Kemlu RI Terus Verifikasi Status WNI di Suriah Pascakekalahan ISIS

Kementerian Luar Negeri RI menyebut ada proses verifikasi khusus bagi para eks-simpatisan atau eks-kombatan ISIS di Suriah yang mengaku WNI dan meminta pulang ke Indonesia.

oleh Rizki Akbar Hasan diperbarui 28 Mar 2019, 14:02 WIB
Diterbitkan 28 Mar 2019, 14:02 WIB
Banner ISIS Kalah
Banner ISIS Kalah (Liputan6.com/Triyasni)

Liputan6.com, Jakarta - Kekalahan teritorial ISIS di Suriah sebagaimana diklaim oleh koalisi yang dipimpin Amerika Serikat akhir pekan lalu menimbulkan polemik mengenai potensi gelombang baru kepulangan para eks-simpatisan atau eks-kombatan asing ke negara asal mereka. Indonesia adalah termasuk salah satu negara yang memantau dekat persoalan tersebut, mengingat rekam jejak mengenai keterlibatan WNI dalam kelompok teroris itu.

"Kekhalifahan" ISIS, yang membentang dari Suriah hingga ke gerbang Kota Bagdad di Irak, diklaim tamat pada Sabtu, 23 Maret 2019. Wilayah terakhirnya di Baghouz takluk di tangan Syrian Democratic Forces (SDF) yang dibeking AS.

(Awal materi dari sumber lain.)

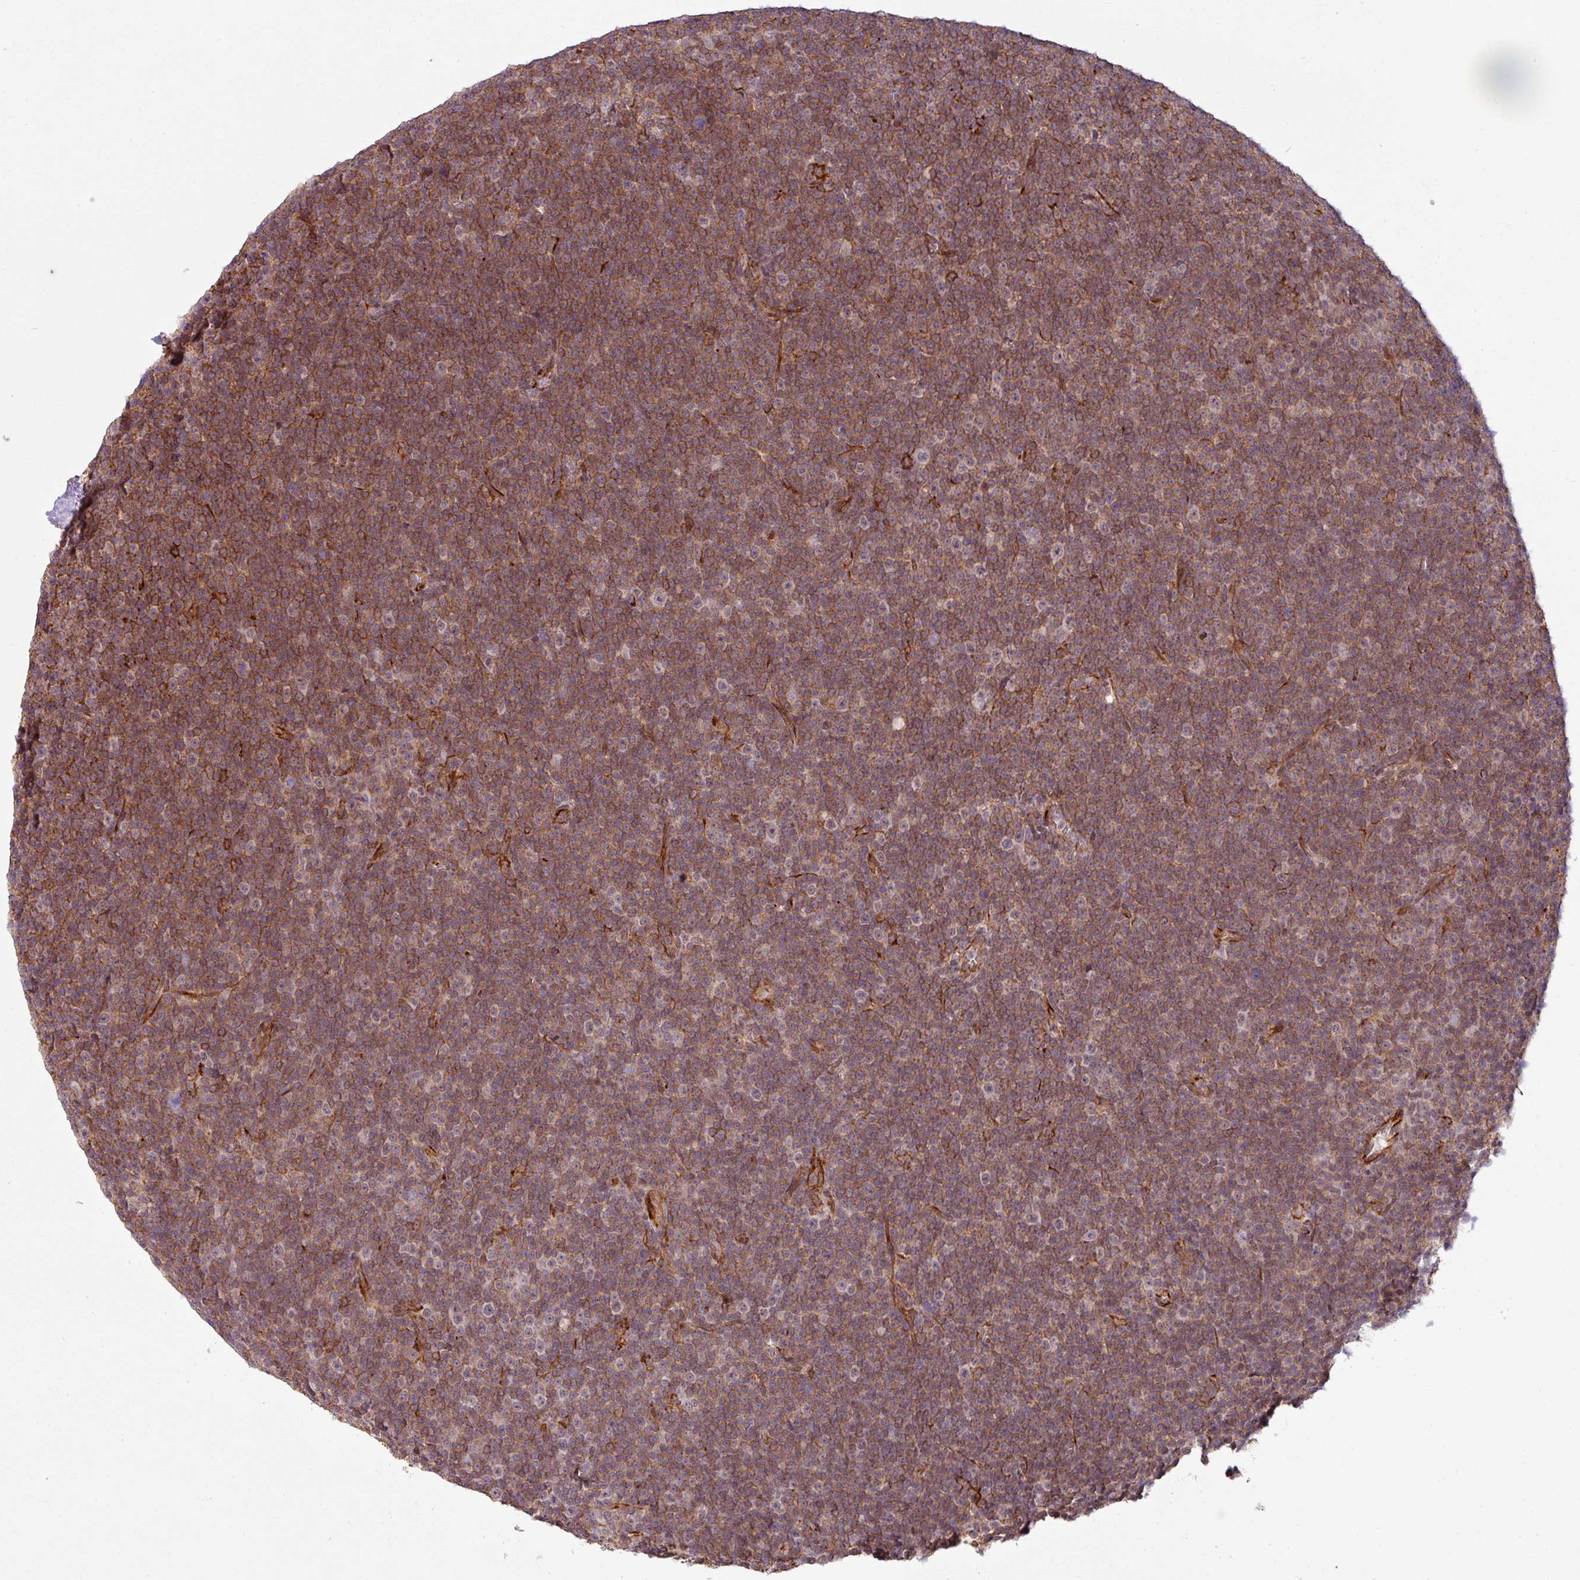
{"staining": {"intensity": "moderate", "quantity": ">75%", "location": "cytoplasmic/membranous"}, "tissue": "lymphoma", "cell_type": "Tumor cells", "image_type": "cancer", "snomed": [{"axis": "morphology", "description": "Malignant lymphoma, non-Hodgkin's type, Low grade"}, {"axis": "topography", "description": "Lymph node"}], "caption": "Immunohistochemistry (IHC) staining of lymphoma, which shows medium levels of moderate cytoplasmic/membranous positivity in about >75% of tumor cells indicating moderate cytoplasmic/membranous protein staining. The staining was performed using DAB (brown) for protein detection and nuclei were counterstained in hematoxylin (blue).", "gene": "ZC2HC1C", "patient": {"sex": "female", "age": 67}}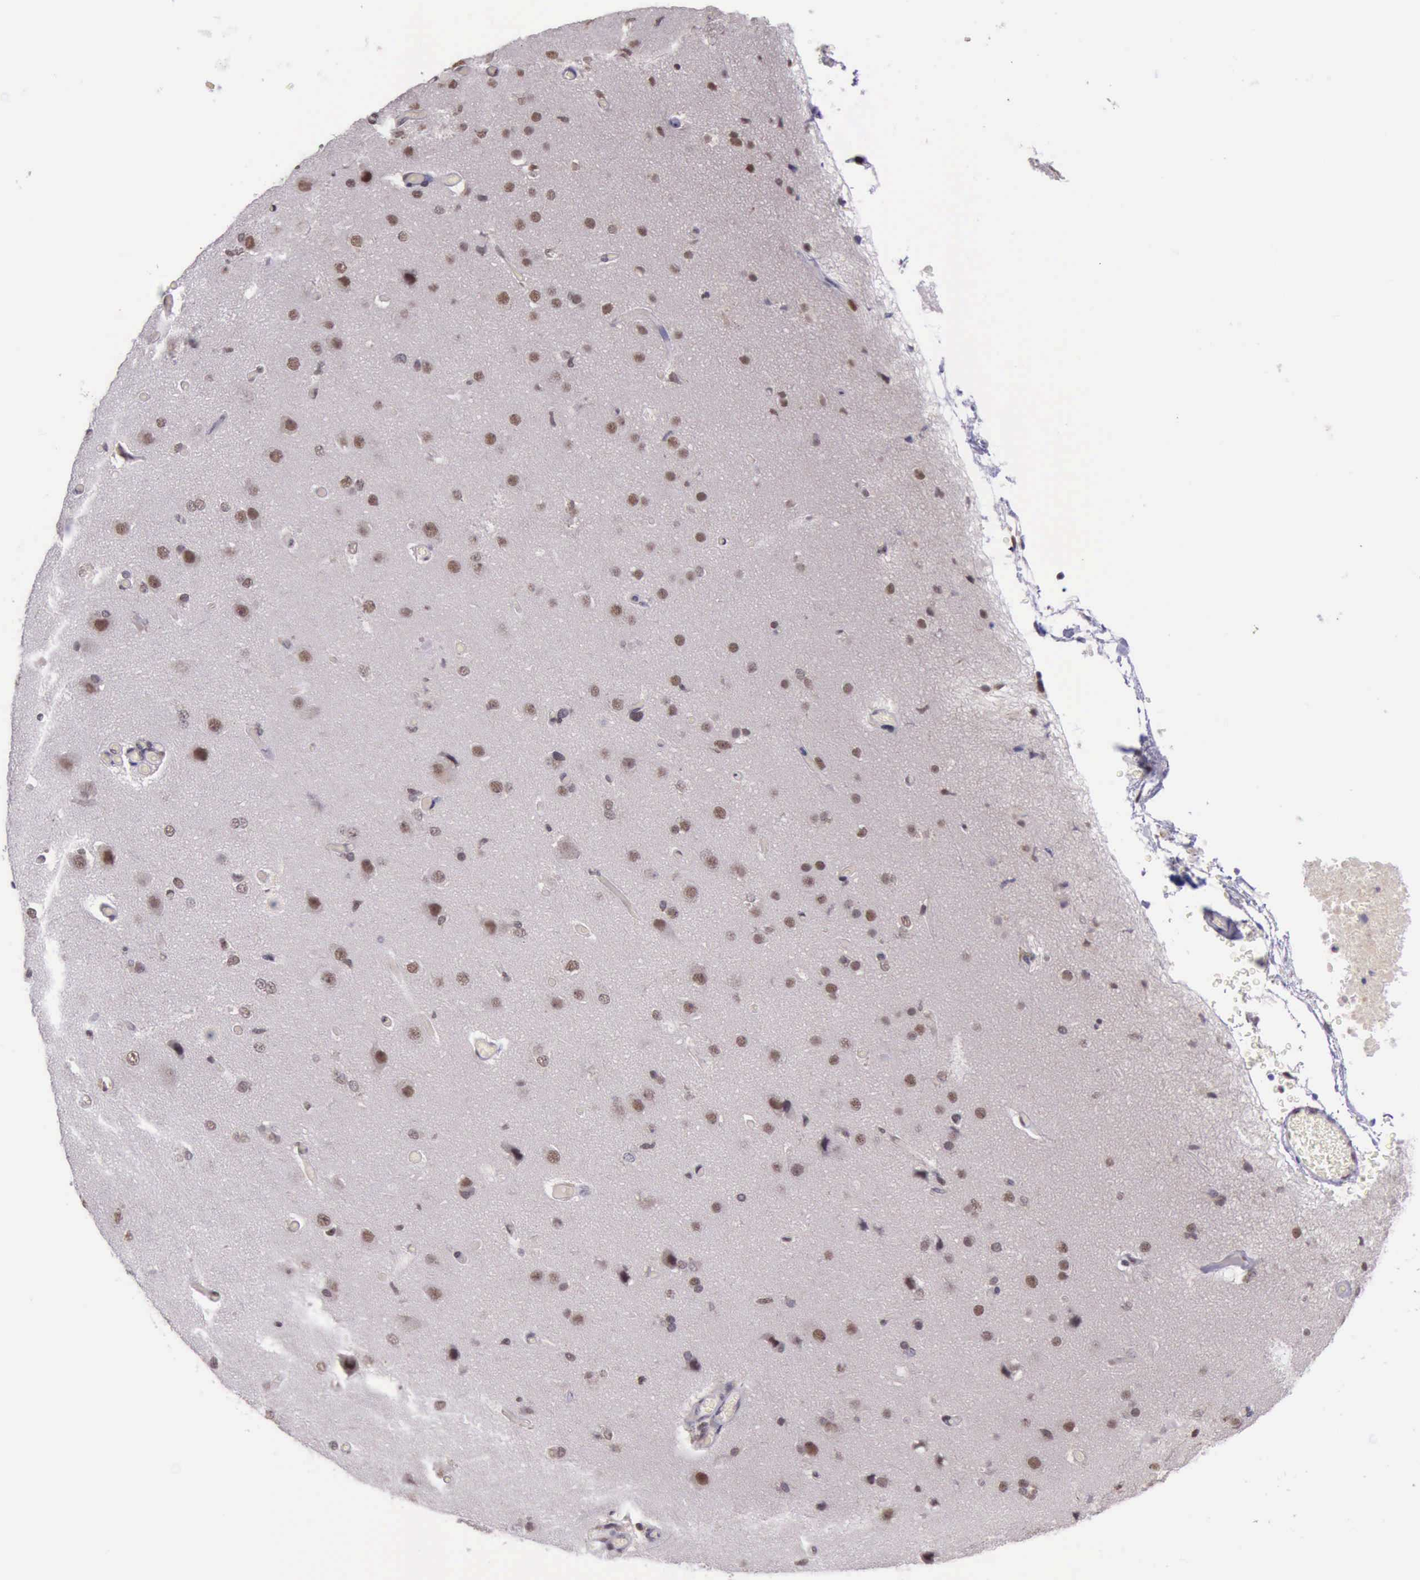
{"staining": {"intensity": "moderate", "quantity": "25%-75%", "location": "nuclear"}, "tissue": "cerebral cortex", "cell_type": "Endothelial cells", "image_type": "normal", "snomed": [{"axis": "morphology", "description": "Normal tissue, NOS"}, {"axis": "morphology", "description": "Glioma, malignant, High grade"}, {"axis": "topography", "description": "Cerebral cortex"}], "caption": "Moderate nuclear expression is appreciated in approximately 25%-75% of endothelial cells in unremarkable cerebral cortex. (brown staining indicates protein expression, while blue staining denotes nuclei).", "gene": "PRPF39", "patient": {"sex": "male", "age": 77}}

Kini, muncul pertanyaan mengenai nasib kombatan asing ISIS yang masih hidup pascakekalahannya, terutama mereka yang menyerah untuk kemudian ditangkap oleh otoritas atau melarikan diri. Dan, beberapa di antara mereka menyatakan ingin pulang ke negara asal.

Merespons hal tersebut, Kementerian Luar Negeri RI mengatakan bahwa perlu ada proses verifikasi khusus bagi para eks-simpatisan atau eks-kombatan ISIS di Suriah yang mengaku WNI dan meminta pulang ke Indonesia.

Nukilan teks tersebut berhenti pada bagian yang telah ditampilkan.